Rob DaFoe is a local to the core—born in Santa Barbara, raised in Goleta and now a winemaker in the Santa Ynez Valley. But it was when he was young professional snowboarder, traveling around the world, that he first began thinking of a life in wine. When his sporting career was cut short by injuries, he returned home and embarked on a new path into the heart of the wine industry. He paid his dues at local wineries and made wines that were hailed by the Wine Spectator’s James Laube for “making impressive gains with Cabernet Sauvignon grown in the eastern reaches of Santa Barbara County.” Along the way, Laube named Rob DaFoe as one of four “rising stars in California Cabernet.” Now, at Brick Barn Wine Estate, Rob brings his brand of intuitive winemaking to the western edge of the Santa Ynez Valley.
Between working in the vineyard and preparing for bottling, Rob can be a hard man to pin down right now. Nevertheless, we caught up with him in a spare moment to learn more about his journey—and about what he finds motivating here at the estate:
What drew you to Brick Barn?
For me, the honor of working for an estate in my home area of Santa Barbara was a huge draw. When you see this property and the upper hills, you are immediately engulfed in the energy and potential of this ground.
What stands out to you about the estate vineyard—and what is the vibe you get from it?
The property covers an array of steeps and flats and different soil types. Pair that with the varied sun and wind exposures and I think we have many spots in which to excel and push varieties. Everything here is still so raw in a way. I feel the energy is in the elements of this team, the land and the winery. The harmony of the ground to the glass is unfolding and a large part of my job is bringing everything together and energizing that discovery to make wines of substance and intention.
In a few words, what is your winemaking approach?
Less is usually more. The vigorous nature of our site challenges that idea with the amount of hand work needed in our blocks, but you have to grow it right for the style you envision. Especially here with my level of control, I am striving for wines of character and intention with no compromising. I told my cellar crew that we have many of the tricks and swindles available to the New World winemaker, but the real goal is to never have to use any of them because the wines are grown and made in harmony, and in the end we don’t need them.
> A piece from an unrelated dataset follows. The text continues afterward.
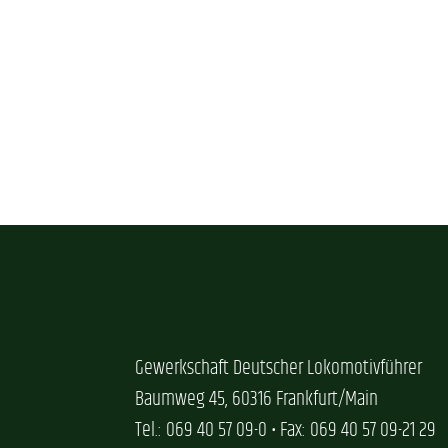
Gewerkschaft Deutscher Lokomotivführer
Baumweg 45, 60316 Frankfurt/Main
Tel.: 069 40 57 09-0 • Fax: 069 40 57 09-21 29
Before you chose a life in wine, you were a professional snowboarder—in what way might that experience have shaped or steered your path as a winemaker?
I was a punk kid who was good enough at it to have companies pay to send me around the world with some of the most interesting people, witness incredibly odd and unbelievable things, and be exposed to art, culture and food that went way beyond my Goleta upbringing. That changes you. I have always been an Old World guy and a romantic at heart. When those travels brought me to Old World wine areas such as France, I knew it was special to me. Winemaking can be the culmination of all good human endeavors if allowed to be.
In addition to being a winemaker, you are a family man. What do you plan to do this Summer in your spare time, before the harvest season hits?
Building out the winery and getting the vineyard on track is still an ongoing process. It takes more time than you can believe. “New” means that you are the person who gets to work the bugs out. I hope to get some time off before harvest, but we have so much to accomplish with bottling and everything else, and time is flying. Hopefully, with the way the growing season is shaping up, we will see a slightly later start date to harvest and that will allow us to escape for a well-deserved recharge.